▶ SUPPLIED DATA
━━━━━━━━
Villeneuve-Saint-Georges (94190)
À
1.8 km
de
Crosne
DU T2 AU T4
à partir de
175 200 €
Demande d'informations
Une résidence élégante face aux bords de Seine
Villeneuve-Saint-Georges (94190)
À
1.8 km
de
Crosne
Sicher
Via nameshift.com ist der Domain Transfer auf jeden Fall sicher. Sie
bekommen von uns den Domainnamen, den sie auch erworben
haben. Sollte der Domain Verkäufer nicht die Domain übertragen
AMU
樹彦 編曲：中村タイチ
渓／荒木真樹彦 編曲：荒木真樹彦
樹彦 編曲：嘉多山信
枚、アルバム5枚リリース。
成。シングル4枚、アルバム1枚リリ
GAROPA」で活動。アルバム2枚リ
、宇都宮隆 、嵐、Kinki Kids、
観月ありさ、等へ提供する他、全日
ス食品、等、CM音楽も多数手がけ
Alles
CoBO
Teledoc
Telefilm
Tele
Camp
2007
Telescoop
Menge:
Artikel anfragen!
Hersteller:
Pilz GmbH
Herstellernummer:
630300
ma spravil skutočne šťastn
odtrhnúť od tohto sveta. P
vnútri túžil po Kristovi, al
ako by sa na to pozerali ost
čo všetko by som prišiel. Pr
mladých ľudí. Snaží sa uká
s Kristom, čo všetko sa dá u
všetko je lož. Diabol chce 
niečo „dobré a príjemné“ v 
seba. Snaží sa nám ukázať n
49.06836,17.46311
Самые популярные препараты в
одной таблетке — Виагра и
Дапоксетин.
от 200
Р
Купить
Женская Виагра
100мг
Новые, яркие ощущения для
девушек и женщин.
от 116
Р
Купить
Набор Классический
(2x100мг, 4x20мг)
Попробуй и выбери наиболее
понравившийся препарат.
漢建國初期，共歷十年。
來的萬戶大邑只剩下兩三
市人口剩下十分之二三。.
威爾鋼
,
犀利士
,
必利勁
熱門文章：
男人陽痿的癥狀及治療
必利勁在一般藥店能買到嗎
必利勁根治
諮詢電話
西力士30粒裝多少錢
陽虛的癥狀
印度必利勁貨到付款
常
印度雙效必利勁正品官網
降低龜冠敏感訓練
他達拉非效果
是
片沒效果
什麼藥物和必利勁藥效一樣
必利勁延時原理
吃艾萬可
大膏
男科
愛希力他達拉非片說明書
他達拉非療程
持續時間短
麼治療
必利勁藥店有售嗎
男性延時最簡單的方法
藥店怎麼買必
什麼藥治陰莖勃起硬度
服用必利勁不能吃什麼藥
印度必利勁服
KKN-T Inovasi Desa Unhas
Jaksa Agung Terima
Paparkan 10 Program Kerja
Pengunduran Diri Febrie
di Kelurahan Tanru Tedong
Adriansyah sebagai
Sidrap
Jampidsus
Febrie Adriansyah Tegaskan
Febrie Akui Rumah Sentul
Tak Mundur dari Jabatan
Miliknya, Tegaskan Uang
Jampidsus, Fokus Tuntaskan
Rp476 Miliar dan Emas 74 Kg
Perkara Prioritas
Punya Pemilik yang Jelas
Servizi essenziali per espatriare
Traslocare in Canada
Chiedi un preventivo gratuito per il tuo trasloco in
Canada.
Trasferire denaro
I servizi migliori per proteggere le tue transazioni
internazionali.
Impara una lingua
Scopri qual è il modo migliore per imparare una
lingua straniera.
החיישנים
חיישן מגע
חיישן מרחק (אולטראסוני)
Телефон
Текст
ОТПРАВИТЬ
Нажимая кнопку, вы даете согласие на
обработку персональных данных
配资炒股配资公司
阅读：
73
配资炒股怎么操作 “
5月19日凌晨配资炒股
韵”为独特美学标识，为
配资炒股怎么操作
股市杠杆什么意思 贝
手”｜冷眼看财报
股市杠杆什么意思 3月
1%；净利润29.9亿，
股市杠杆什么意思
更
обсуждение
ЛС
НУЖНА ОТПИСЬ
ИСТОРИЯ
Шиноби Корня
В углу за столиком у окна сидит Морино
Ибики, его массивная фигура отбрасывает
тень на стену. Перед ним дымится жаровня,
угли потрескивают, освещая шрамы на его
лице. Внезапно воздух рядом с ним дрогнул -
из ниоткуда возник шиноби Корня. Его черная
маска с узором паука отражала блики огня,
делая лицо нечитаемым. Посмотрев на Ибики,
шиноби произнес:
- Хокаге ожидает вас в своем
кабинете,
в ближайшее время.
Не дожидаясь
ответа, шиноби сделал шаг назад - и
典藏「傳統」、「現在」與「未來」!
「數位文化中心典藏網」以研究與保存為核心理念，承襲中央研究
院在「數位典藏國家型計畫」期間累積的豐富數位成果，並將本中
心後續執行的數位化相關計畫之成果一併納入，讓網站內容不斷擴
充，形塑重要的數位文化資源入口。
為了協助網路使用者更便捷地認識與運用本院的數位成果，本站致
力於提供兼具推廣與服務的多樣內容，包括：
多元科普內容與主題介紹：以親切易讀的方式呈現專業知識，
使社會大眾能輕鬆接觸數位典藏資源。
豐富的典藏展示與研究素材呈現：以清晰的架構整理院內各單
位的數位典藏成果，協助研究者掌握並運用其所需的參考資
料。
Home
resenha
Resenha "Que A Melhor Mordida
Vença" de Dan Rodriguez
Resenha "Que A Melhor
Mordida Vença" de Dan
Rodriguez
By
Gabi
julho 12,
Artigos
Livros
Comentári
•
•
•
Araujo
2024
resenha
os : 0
━━━━━━━━
The answer must be the complete set of entries, retyped exactly.

Villeneuve-Saint-Georges (94190)
À
1.8 km
de
Crosne
DU T2 AU T4
à partir de
175 200 €
Demande d'informations
Une résidence élégante face aux bords de Seine
Villeneuve-Saint-Georges (94190)
À
1.8 km
de
Crosne
Sicher
Via nameshift.com ist der Domain Transfer auf jeden Fall sicher. Sie
bekommen von uns den Domainnamen, den sie auch erworben
haben. Sollte der Domain Verkäufer nicht die Domain übertragen
AMU
樹彦 編曲：中村タイチ
渓／荒木真樹彦 編曲：荒木真樹彦
樹彦 編曲：嘉多山信
枚、アルバム5枚リリース。
成。シングル4枚、アルバム1枚リリ
GAROPA」で活動。アルバム2枚リ
、宇都宮隆 、嵐、Kinki Kids、
観月ありさ、等へ提供する他、全日
ス食品、等、CM音楽も多数手がけ
Alles
CoBO
Teledoc
Telefilm
Tele
Camp
2007
Telescoop
Menge:
Artikel anfragen!
Hersteller:
Pilz GmbH
Herstellernummer:
630300
ma spravil skutočne šťastn
odtrhnúť od tohto sveta. P
vnútri túžil po Kristovi, al
ako by sa na to pozerali ost
čo všetko by som prišiel. Pr
mladých ľudí. Snaží sa uká
s Kristom, čo všetko sa dá u
všetko je lož. Diabol chce 
niečo „dobré a príjemné“ v 
seba. Snaží sa nám ukázať n
49.06836,17.46311
Самые популярные препараты в
одной таблетке — Виагра и
Дапоксетин.
от 200
Р
Купить
Женская Виагра
100мг
Новые, яркие ощущения для
девушек и женщин.
от 116
Р
Купить
Набор Классический
(2x100мг, 4x20мг)
Попробуй и выбери наиболее
понравившийся препарат.
漢建國初期，共歷十年。
來的萬戶大邑只剩下兩三
市人口剩下十分之二三。.
威爾鋼
,
犀利士
,
必利勁
熱門文章：
男人陽痿的癥狀及治療
必利勁在一般藥店能買到嗎
必利勁根治
諮詢電話
西力士30粒裝多少錢
陽虛的癥狀
印度必利勁貨到付款
常
印度雙效必利勁正品官網
降低龜冠敏感訓練
他達拉非效果
是
片沒效果
什麼藥物和必利勁藥效一樣
必利勁延時原理
吃艾萬可
大膏
男科
愛希力他達拉非片說明書
他達拉非療程
持續時間短
麼治療
必利勁藥店有售嗎
男性延時最簡單的方法
藥店怎麼買必
什麼藥治陰莖勃起硬度
服用必利勁不能吃什麼藥
印度必利勁服
KKN-T Inovasi Desa Unhas
Jaksa Agung Terima
Paparkan 10 Program Kerja
Pengunduran Diri Febrie
di Kelurahan Tanru Tedong
Adriansyah sebagai
Sidrap
Jampidsus
Febrie Adriansyah Tegaskan
Febrie Akui Rumah Sentul
Tak Mundur dari Jabatan
Miliknya, Tegaskan Uang
Jampidsus, Fokus Tuntaskan
Rp476 Miliar dan Emas 74 Kg
Perkara Prioritas
Punya Pemilik yang Jelas
Servizi essenziali per espatriare
Traslocare in Canada
Chiedi un preventivo gratuito per il tuo trasloco in
Canada.
Trasferire denaro
I servizi migliori per proteggere le tue transazioni
internazionali.
Impara una lingua
Scopri qual è il modo migliore per imparare una
lingua straniera.
החיישנים
חיישן מגע
חיישן מרחק (אולטראסוני)
Телефон
Текст
ОТПРАВИТЬ
Нажимая кнопку, вы даете согласие на
обработку персональных данных
配资炒股配资公司
阅读：
73
配资炒股怎么操作 “
5月19日凌晨配资炒股
韵”为独特美学标识，为
配资炒股怎么操作
股市杠杆什么意思 贝
手”｜冷眼看财报
股市杠杆什么意思 3月
1%；净利润29.9亿，
股市杠杆什么意思
更
обсуждение
ЛС
НУЖНА ОТПИСЬ
ИСТОРИЯ
Шиноби Корня
В углу за столиком у окна сидит Морино
Ибики, его массивная фигура отбрасывает
тень на стену. Перед ним дымится жаровня,
угли потрескивают, освещая шрамы на его
лице. Внезапно воздух рядом с ним дрогнул -
из ниоткуда возник шиноби Корня. Его черная
маска с узором паука отражала блики огня,
делая лицо нечитаемым. Посмотрев на Ибики,
шиноби произнес:
- Хокаге ожидает вас в своем
кабинете,
в ближайшее время.
Не дожидаясь
ответа, шиноби сделал шаг назад - и
典藏「傳統」、「現在」與「未來」!
「數位文化中心典藏網」以研究與保存為核心理念，承襲中央研究
院在「數位典藏國家型計畫」期間累積的豐富數位成果，並將本中
心後續執行的數位化相關計畫之成果一併納入，讓網站內容不斷擴
充，形塑重要的數位文化資源入口。
為了協助網路使用者更便捷地認識與運用本院的數位成果，本站致
力於提供兼具推廣與服務的多樣內容，包括：
多元科普內容與主題介紹：以親切易讀的方式呈現專業知識，
使社會大眾能輕鬆接觸數位典藏資源。
豐富的典藏展示與研究素材呈現：以清晰的架構整理院內各單
位的數位典藏成果，協助研究者掌握並運用其所需的參考資
料。
Home
resenha
Resenha "Que A Melhor Mordida
Vença" de Dan Rodriguez
Resenha "Que A Melhor
Mordida Vença" de Dan
Rodriguez
By
Gabi
julho 12,
Artigos
Livros
Comentári
•
•
•
Araujo
2024
resenha
os : 0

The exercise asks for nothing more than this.